A leaked memo for the Cabinet Office from external accountancy firm Deloitte, accused Theresa May's government of being unprepared for the UK to leave the EU.
The memo, dated November 7, which has been obtained by The Times, also suggests that splits between Cabinet members are delaying the Government's ability to agree a negotiating strategy prior to triggering Article 50.
However, ministers have disowned the memo, with the Prime Minister's spokeswoman saying she "wholeheartedly" disputes the claims.
She said: "We do have a plan, so I dispute that wholeheartedly. We have set out what the timetable will be, that is less than six months before triggering Article 50."
Titled "Brexit update", the memo criticises Mrs May for "drawing in decisions and details to settle matters herself".
It also warns that big firms will "point a gun at the government's head" to get reassurances for better trading conditions after Brexit as car manufacturer Nissan did.
According to the paper, the memo said: "Every department has developed a 'bottom-up' plan of what the impact of Brexit could be - and its plan to cope with the 'worst case'.
"Although necessary, this falls considerably short of having a 'Government plan for Brexit' because it has no prioritisation and no link to the overall negotiation strategy."
Deloitte said the note was "intended primarily for internal audiences."
It added: "It was not commissioned by the Cabinet Office, nor any other government department, and represents a view of the task facing Whitehall.
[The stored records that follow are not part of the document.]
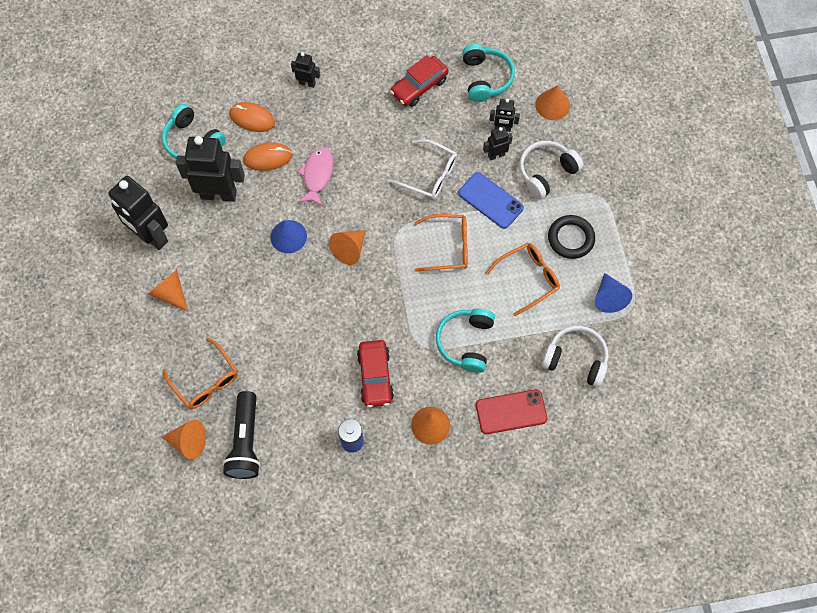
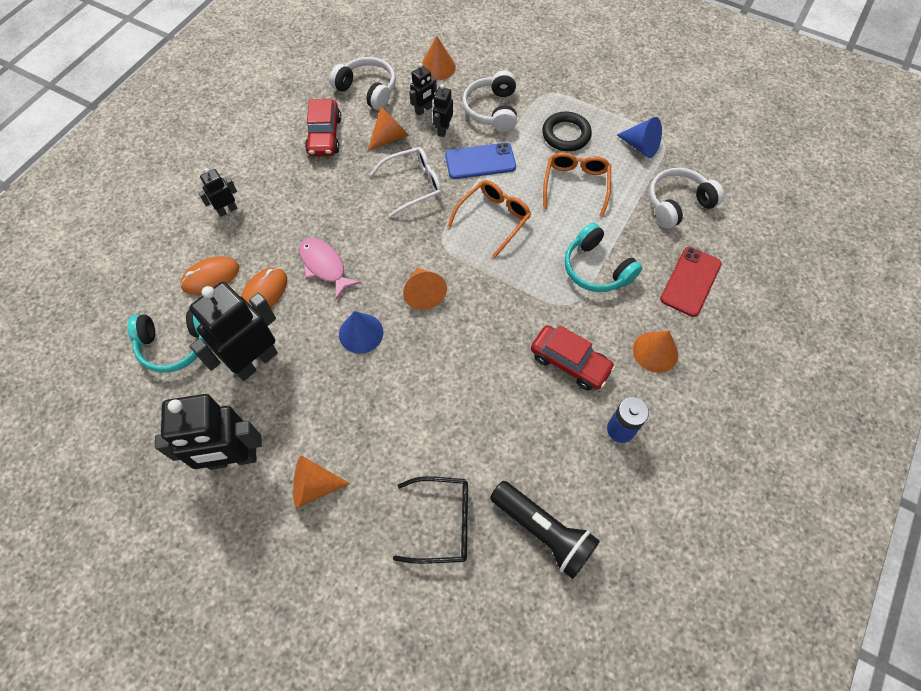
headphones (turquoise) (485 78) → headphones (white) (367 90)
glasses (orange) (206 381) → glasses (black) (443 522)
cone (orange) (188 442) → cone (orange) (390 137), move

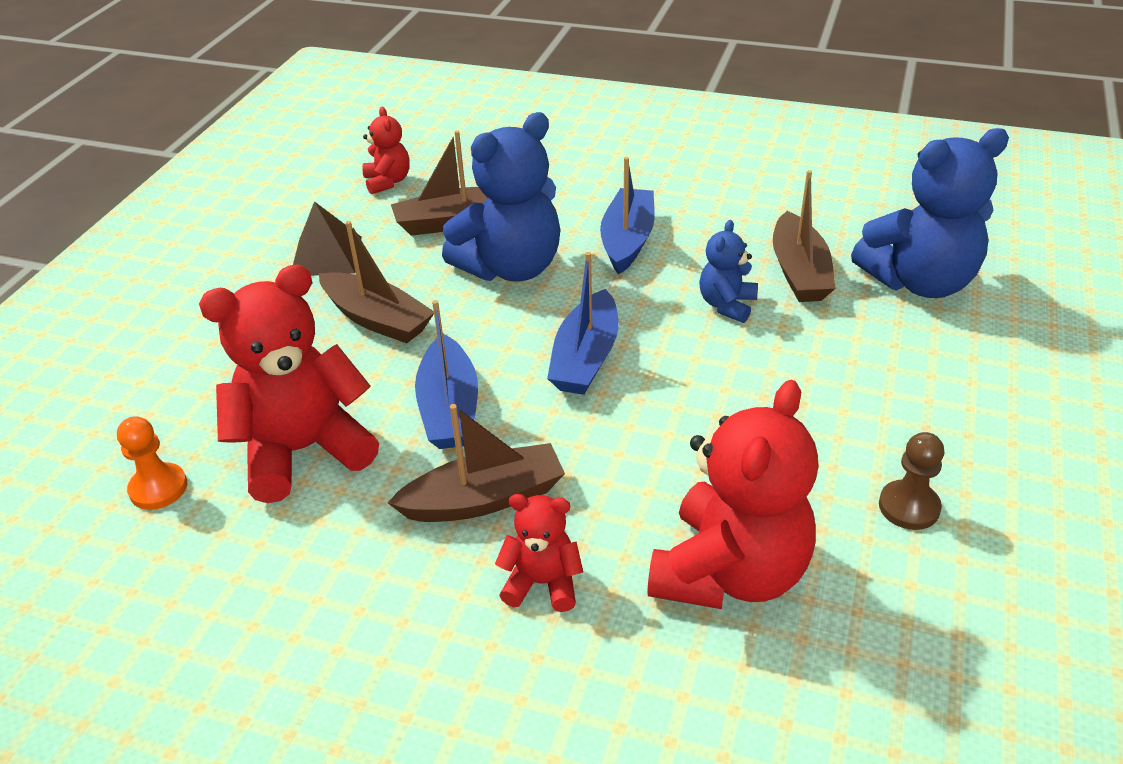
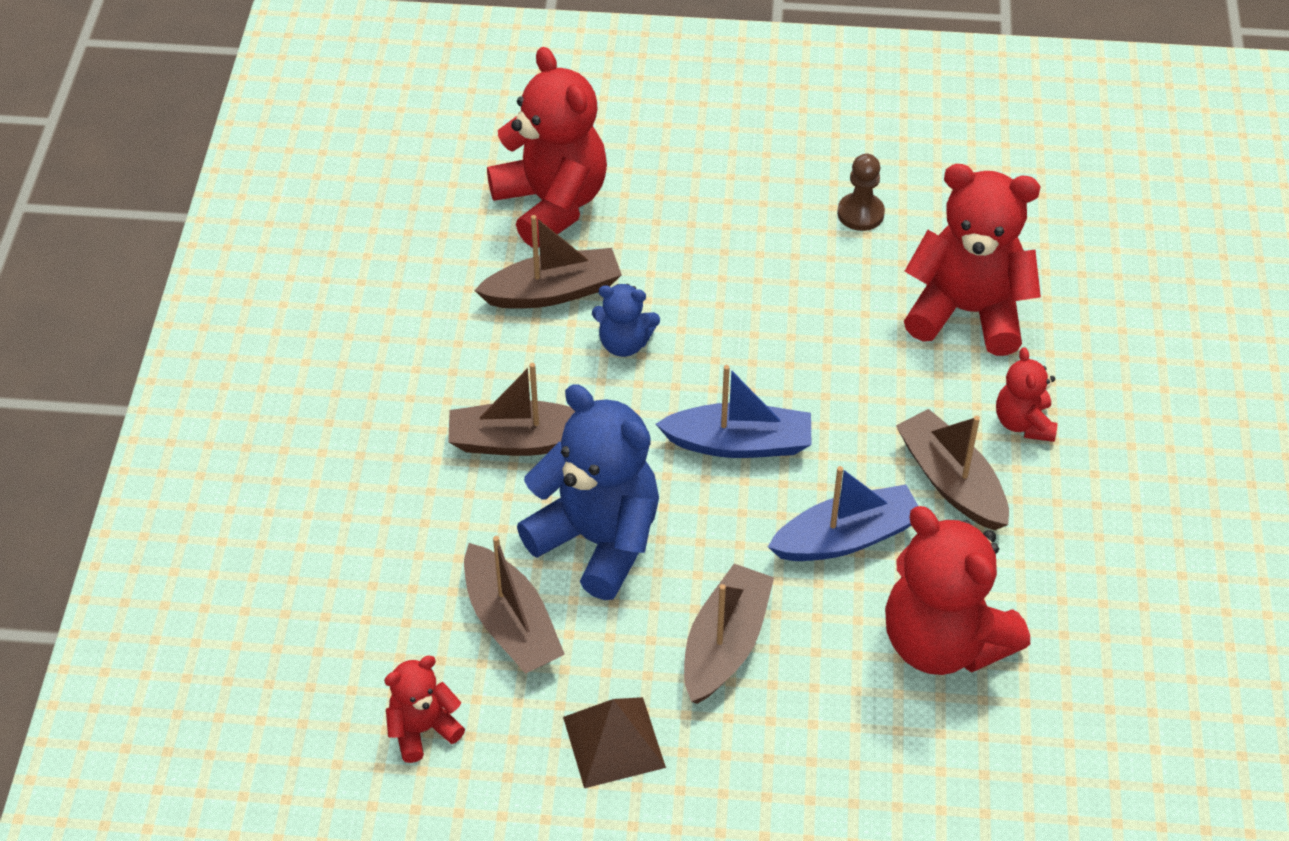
teddy bear (blue) (919 282) → teddy bear (red) (551 204)
boat (blue) (627 240) → boat (brown) (520 441)
pawn (orange) (158 488) → -

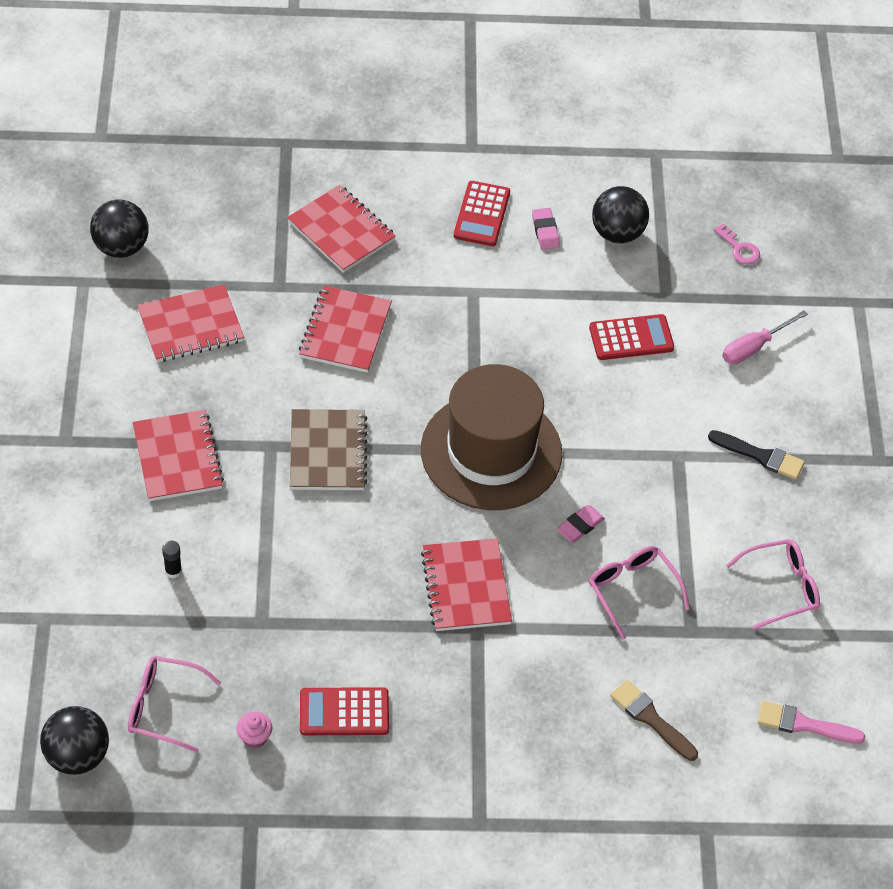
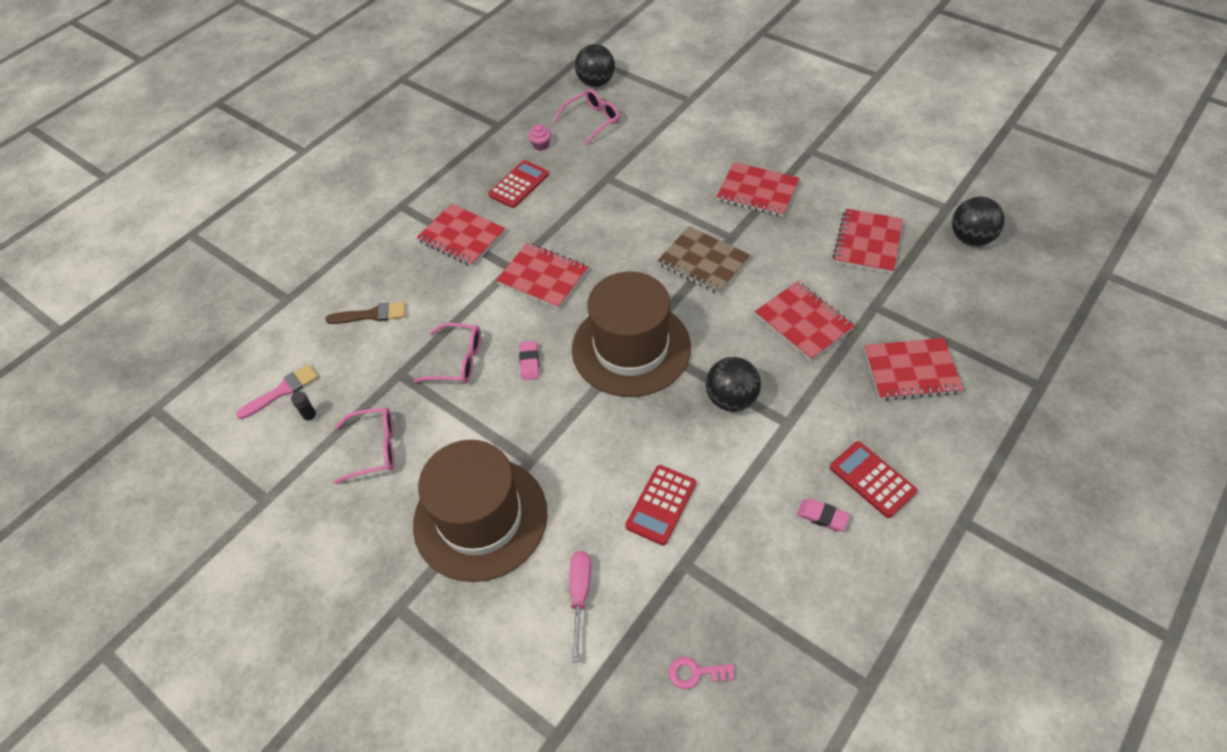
ball (black) (617 233) → ball (black) (731 399), move
brush (black) (760 456) → hat (brown) (480 518)
glasses (pink) (780 588) → glasses (pink) (374 449), 120 degrees counterclockwise
glue stick (black) (173 571) → glue stick (black) (311 417), move
- → notebook (red) (462 237)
This work was conducted without access to No. 10 or input from any other government departments."
According to The Times, it said the Government could take another six months to figure out its priorities, adding: "Despite extended debate among (department) permanent secretaries, no common strategy has emerged.
"It is likely that the senior ranks in the civil service will feel compelled to present potential high level plan(s) to avoid further drift.
"Departments are struggling to come up to speed on the potential Brexit effects on industry. This is due to starting from a relatively low base of insight and also due to fragmentation."
The memo also suggested that the government does not have enough officials to be able to implement Brexit quickly, with departments developing plans resulting in "well over 500 projects".
A Government spokesman said: "This is not a Government report and we don't recognise the claims made in it. We are focused on getting on with the job of delivering Brexit and making a success of it."